As for date/locale issues, I'll take a look.    

> [PATCH] SpanQueryParser with recursion, analysis and syntax very similar to 
> classic QueryParser
> -----------------------------------------------------------------------------------------------
>
>                 Key: LUCENE-5205
>                 URL: https://issues.apache.org/jira/browse/LUCENE-5205
>             Project: Lucene - Core
>          Issue Type: Improvement
>          Components: core/queryparser
>            Reporter: Tim Allison
>              Labels: patch
>             Fix For: 4.7
>
>         Attachments: LUCENE-5205.patch.gz, LUCENE-5205.patch.gz, 
> LUCENE-5205_smallTestMods.patch, LUCENE_5205.patch, 
> SpanQueryParser_v1.patch.gz, patch.txt
>
>
> This parser extends QueryParserBase and includes functionality from:
> * Classic QueryParser: most of its syntax
> * SurroundQueryParser: recursive parsing for "near" and "not" clauses.
> * ComplexPhraseQueryParser: can handle "near" queries that include multiterms 
> (wildcard, fuzzy, regex, prefix),
> * AnalyzingQueryParser: has an option to analyze multiterms.
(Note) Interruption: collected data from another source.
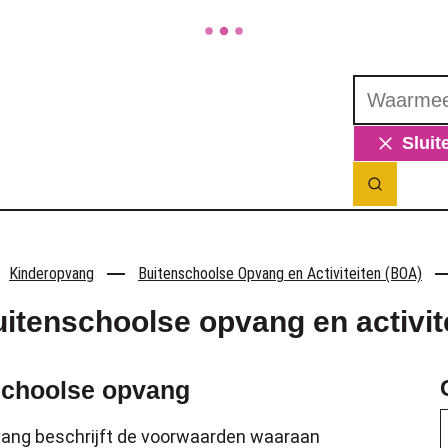
Waarmee ku
Sluit
Zoek ton
Kinderopvang
Buitenschoolse Opvang en Activiteiten (BOA)
itenschoolse opvang en activit
schoolse opvang
vang beschrijft de voorwaarden waaraan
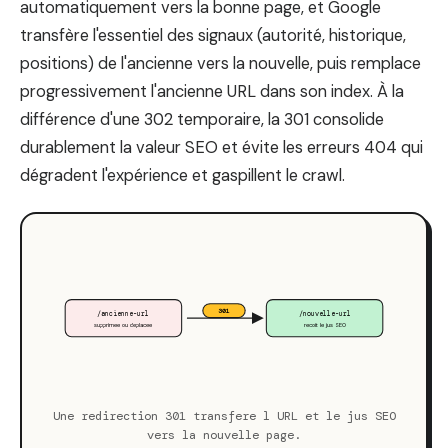
automatiquement vers la bonne page, et Google
transfère l'essentiel des signaux (autorité, historique,
positions) de l'ancienne vers la nouvelle, puis remplace
progressivement l'ancienne URL dans son index. À la
différence d'une 302 temporaire, la 301 consolide
durablement la valeur SEO et évite les erreurs 404 qui
dégradent l'expérience et gaspillent le crawl.
301
/ancienne-url
/nouvelle-url
supprimee ou deplacee
recoit le jus SEO
Une redirection 301 transfere l URL et le jus SEO
vers la nouvelle page.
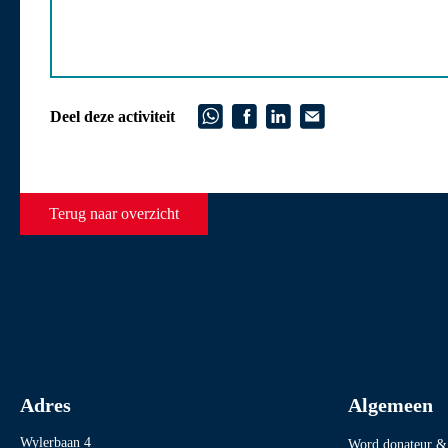
Deel deze activiteit
Terug naar overzicht
Adres
Algemeen
Wylerbaan 4
Word donateur & 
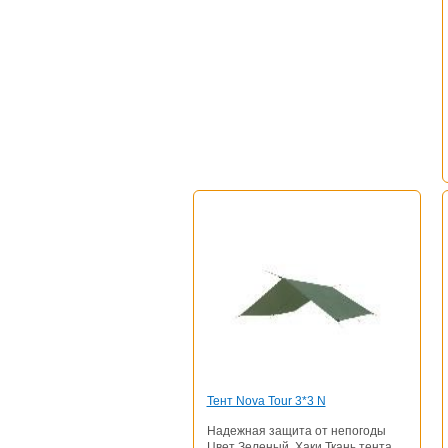
Тент Nova Tour 3*3 N
Надежная защита от непогоды
Цвет Зеленый, Хаки Ткань тента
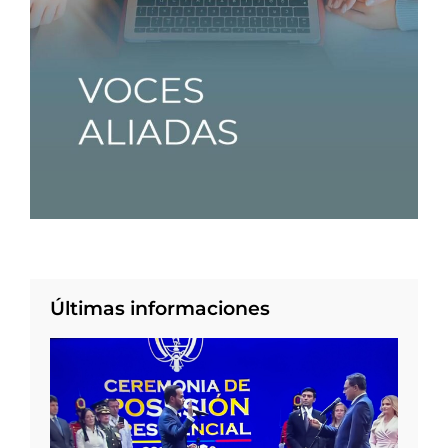
Últimas informaciones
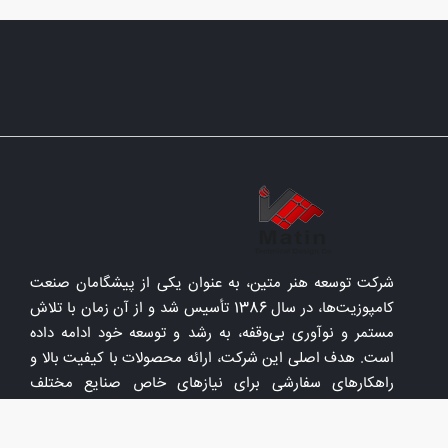
شرکت توسعه هنر متین، به عنوان یکی از پیشگامان صنعت
کامپوزیت‌ها، در سال 1386 تأسیس شد و از آن زمان با تلاش
مستمر و نوآوری بی‌وقفه، به رشد و توسعه خود ادامه داده
است. هدف اصلی این شرکت، ارائه محصولات با کیفیت بالا و
راهکارهای سفارشی برای نیازهای خاص صنایع مختلف
می‌باشد.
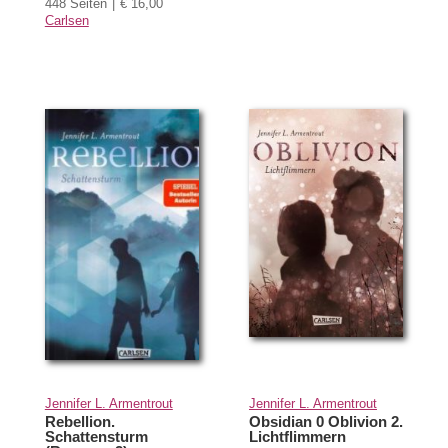
448 Seiten
€ 16,00
Carlsen
Jennifer L. Armentrout
Jennifer L. Armentrout
Rebellion.
Obsidian 0 Oblivion 2.
Schattensturm
Lichtflimmern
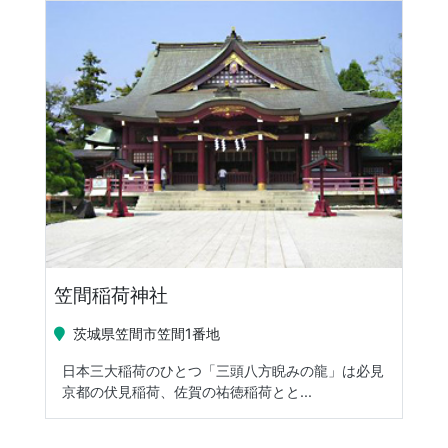
笠間稲荷神社
茨城県笠間市笠間1番地
日本三大稲荷のひとつ「三頭八方睨みの龍」は必見
京都の伏見稲荷、佐賀の祐徳稲荷とと...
> At a high level, there's a first pass BooleanQuery/field parser and then a 
> span query parser handles all terminal nodes and phrases.
> Same as classic syntax:
> * term: test 
> * fuzzy: roam~0.8, roam~2
> * wildcard: te?t, test*, t*st
> * regex: /\[mb\]oat/
> * phrase: "jakarta apache"
> * phrase with slop: "jakarta apache"~3
> * default "or" clause: jakarta apache
> * grouping "or" clause: (jakarta apache)
> * boolean and +/-: (lucene OR apache) NOT jakarta; +lucene +apache -jakarta
> * multiple fields: title:lucene author:hatcher
>  
> Main additions in SpanQueryParser syntax vs. classic syntax:
> * Can require "in order" for phrases with slop with the \~> operator: 
> "jakarta apache"\~>3
> * Can specify "not near": "fever bieber"!\~3,10 ::
>     find "fever" but not if "bieber" appears within 3 words before or 10 
> words after it.
> * Fully recursive phrasal queries with \[ and \]; as in: \[\[jakarta 
> apache\]~3 lucene\]\~>4 :: 
>     find "jakarta" within 3 words of "apache", and that hit has to be within 
> four words before "lucene"
> * Can also use \[\] for single level phrasal queries instead of " as in: 
> \[jakarta apache\]
> * Can use "or grouping" clauses in phrasal queries: "apache (lucene solr)"\~3 
> :: find "apache" and then either "lucene" or "solr" within three words.
> * Can use multiterms in phrasal queries: "jakarta\~1 ap*che"\~2
> * Did I mention full recursion: \[\[jakarta\~1 ap*che\]\~2 (solr~ 
> /l\[ou\]\+\[cs\]\[en\]\+/)]\~10 :: Find something like "jakarta" within two 
> words of "ap*che" and that hit has to be within ten words of something like 
> "solr" or that "lucene" regex.
> * Can require at least x number of hits at boolean level: "apache AND (lucene 
> solr tika)~2
> * Can use negative only query: -jakarta :: Find all docs that don't contain 
> "jakarta"
> * Can use an edit distance > 2 for fuzzy query via SlowFuzzyQuery (beware of 
> potential performance issues!).
> Trivial additions:
> * Can specify prefix length in fuzzy queries: jakarta~1,2 (edit distance =1, 
> prefix =2)
> * Can specifiy Optimal String Alignment (OSA) vs Levenshtein for distance 
> <=2: (jakarta~1 (OSA) vs jakarta~>1(Levenshtein)
> This parser can be very useful for concordance tasks (see also LUCENE-5317 
> and LUCENE-5318) and for analytical search.  
> Until LUCENE-2878 is closed, this might have a use for fans of SpanQuery.
> Most of the documentation is in the javadoc for SpanQueryParser.
> Any and all feedback is welcome.  Thank you.